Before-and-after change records

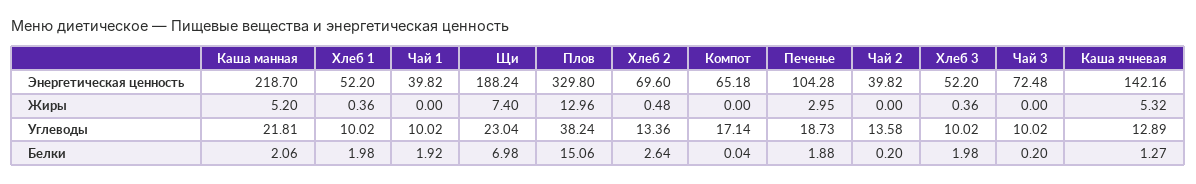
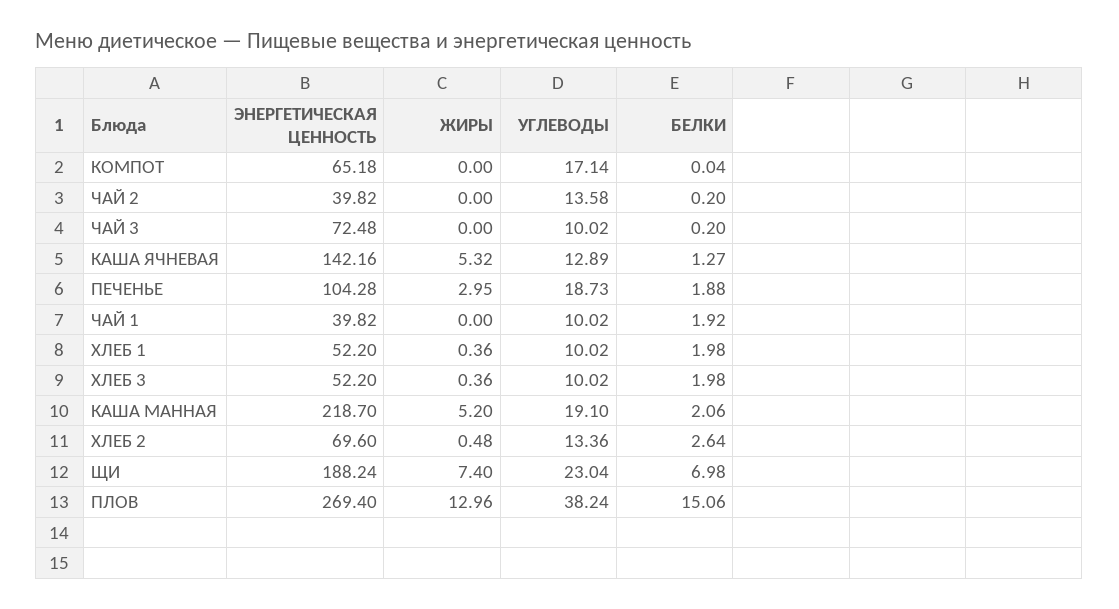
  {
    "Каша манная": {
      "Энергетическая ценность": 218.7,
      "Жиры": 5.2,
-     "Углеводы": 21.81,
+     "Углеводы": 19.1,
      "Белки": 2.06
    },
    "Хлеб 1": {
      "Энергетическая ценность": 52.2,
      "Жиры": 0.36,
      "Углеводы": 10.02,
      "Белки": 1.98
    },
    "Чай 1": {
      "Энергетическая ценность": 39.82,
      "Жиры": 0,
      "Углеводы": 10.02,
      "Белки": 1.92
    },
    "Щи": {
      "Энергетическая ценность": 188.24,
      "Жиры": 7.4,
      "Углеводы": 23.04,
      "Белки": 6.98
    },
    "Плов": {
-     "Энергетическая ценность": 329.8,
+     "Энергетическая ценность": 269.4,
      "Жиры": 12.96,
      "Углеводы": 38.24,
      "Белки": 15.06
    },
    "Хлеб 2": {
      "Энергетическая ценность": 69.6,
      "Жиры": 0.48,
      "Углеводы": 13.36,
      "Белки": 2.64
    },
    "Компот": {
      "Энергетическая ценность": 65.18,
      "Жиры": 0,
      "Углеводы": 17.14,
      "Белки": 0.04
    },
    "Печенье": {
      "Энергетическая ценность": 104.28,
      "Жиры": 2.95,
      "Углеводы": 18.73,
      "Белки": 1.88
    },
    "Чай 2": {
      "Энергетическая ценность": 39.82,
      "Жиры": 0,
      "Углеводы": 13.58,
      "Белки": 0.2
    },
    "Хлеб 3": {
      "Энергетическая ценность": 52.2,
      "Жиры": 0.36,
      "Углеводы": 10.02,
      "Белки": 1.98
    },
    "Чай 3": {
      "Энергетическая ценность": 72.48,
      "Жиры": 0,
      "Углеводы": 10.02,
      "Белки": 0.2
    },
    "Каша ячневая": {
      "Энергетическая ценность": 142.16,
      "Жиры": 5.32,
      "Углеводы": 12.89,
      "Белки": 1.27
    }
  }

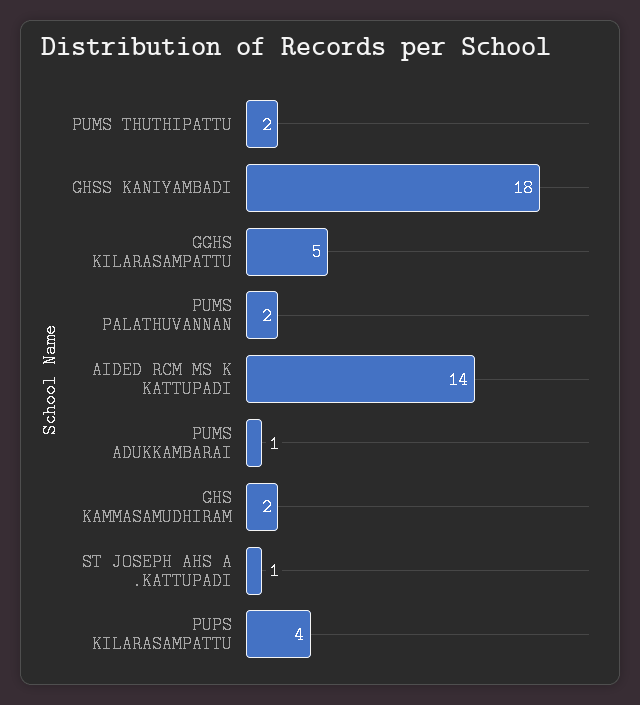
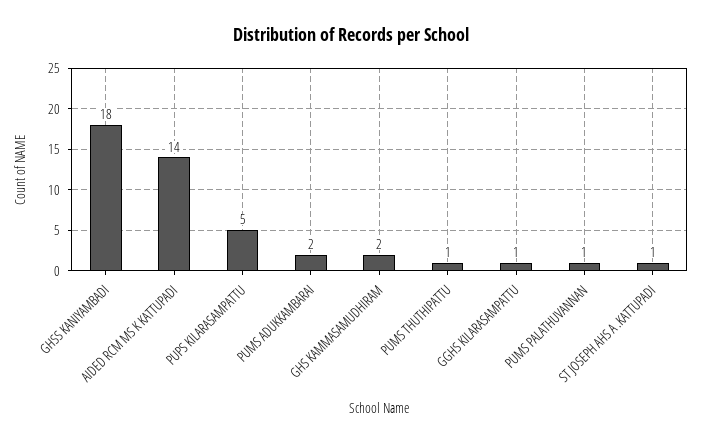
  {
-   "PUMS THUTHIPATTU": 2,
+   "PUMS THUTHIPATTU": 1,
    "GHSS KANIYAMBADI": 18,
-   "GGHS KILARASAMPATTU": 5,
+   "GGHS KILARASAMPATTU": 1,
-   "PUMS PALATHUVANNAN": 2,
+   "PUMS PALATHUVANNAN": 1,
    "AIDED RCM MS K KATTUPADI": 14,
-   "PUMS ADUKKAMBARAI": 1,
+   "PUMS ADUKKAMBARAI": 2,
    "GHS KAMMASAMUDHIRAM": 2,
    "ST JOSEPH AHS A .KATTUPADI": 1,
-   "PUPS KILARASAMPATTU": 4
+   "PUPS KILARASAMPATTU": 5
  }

* [Work to be completed]: Reproduce every line above exactly, pictures excluded.

* [Exercise output]:
  {
    "Каша манная": {
      "Энергетическая ценность": 218.7,
      "Жиры": 5.2,
-     "Углеводы": 21.81,
+     "Углеводы": 19.1,
      "Белки": 2.06
    },
    "Хлеб 1": {
      "Энергетическая ценность": 52.2,
      "Жиры": 0.36,
      "Углеводы": 10.02,
      "Белки": 1.98
    },
    "Чай 1": {
      "Энергетическая ценность": 39.82,
      "Жиры": 0,
      "Углеводы": 10.02,
      "Белки": 1.92
    },
    "Щи": {
      "Энергетическая ценность": 188.24,
      "Жиры": 7.4,
      "Углеводы": 23.04,
      "Белки": 6.98
    },
    "Плов": {
-     "Энергетическая ценность": 329.8,
+     "Энергетическая ценность": 269.4,
      "Жиры": 12.96,
      "Углеводы": 38.24,
      "Белки": 15.06
    },
    "Хлеб 2": {
      "Энергетическая ценность": 69.6,
      "Жиры": 0.48,
      "Углеводы": 13.36,
      "Белки": 2.64
    },
    "Компот": {
      "Энергетическая ценность": 65.18,
      "Жиры": 0,
      "Углеводы": 17.14,
      "Белки": 0.04
    },
    "Печенье": {
      "Энергетическая ценность": 104.28,
      "Жиры": 2.95,
      "Углеводы": 18.73,
      "Белки": 1.88
    },
    "Чай 2": {
      "Энергетическая ценность": 39.82,
      "Жиры": 0,
      "Углеводы": 13.58,
      "Белки": 0.2
    },
    "Хлеб 3": {
      "Энергетическая ценность": 52.2,
      "Жиры": 0.36,
      "Углеводы": 10.02,
      "Белки": 1.98
    },
    "Чай 3": {
      "Энергетическая ценность": 72.48,
      "Жиры": 0,
      "Углеводы": 10.02,
      "Белки": 0.2
    },
    "Каша ячневая": {
      "Энергетическая ценность": 142.16,
      "Жиры": 5.32,
      "Углеводы": 12.89,
      "Белки": 1.27
    }
  }

  {
-   "PUMS THUTHIPATTU": 2,
+   "PUMS THUTHIPATTU": 1,
    "GHSS KANIYAMBADI": 18,
-   "GGHS KILARASAMPATTU": 5,
+   "GGHS KILARASAMPATTU": 1,
-   "PUMS PALATHUVANNAN": 2,
+   "PUMS PALATHUVANNAN": 1,
    "AIDED RCM MS K KATTUPADI": 14,
-   "PUMS ADUKKAMBARAI": 1,
+   "PUMS ADUKKAMBARAI": 2,
    "GHS KAMMASAMUDHIRAM": 2,
    "ST JOSEPH AHS A .KATTUPADI": 1,
-   "PUPS KILARASAMPATTU": 4
+   "PUPS KILARASAMPATTU": 5
  }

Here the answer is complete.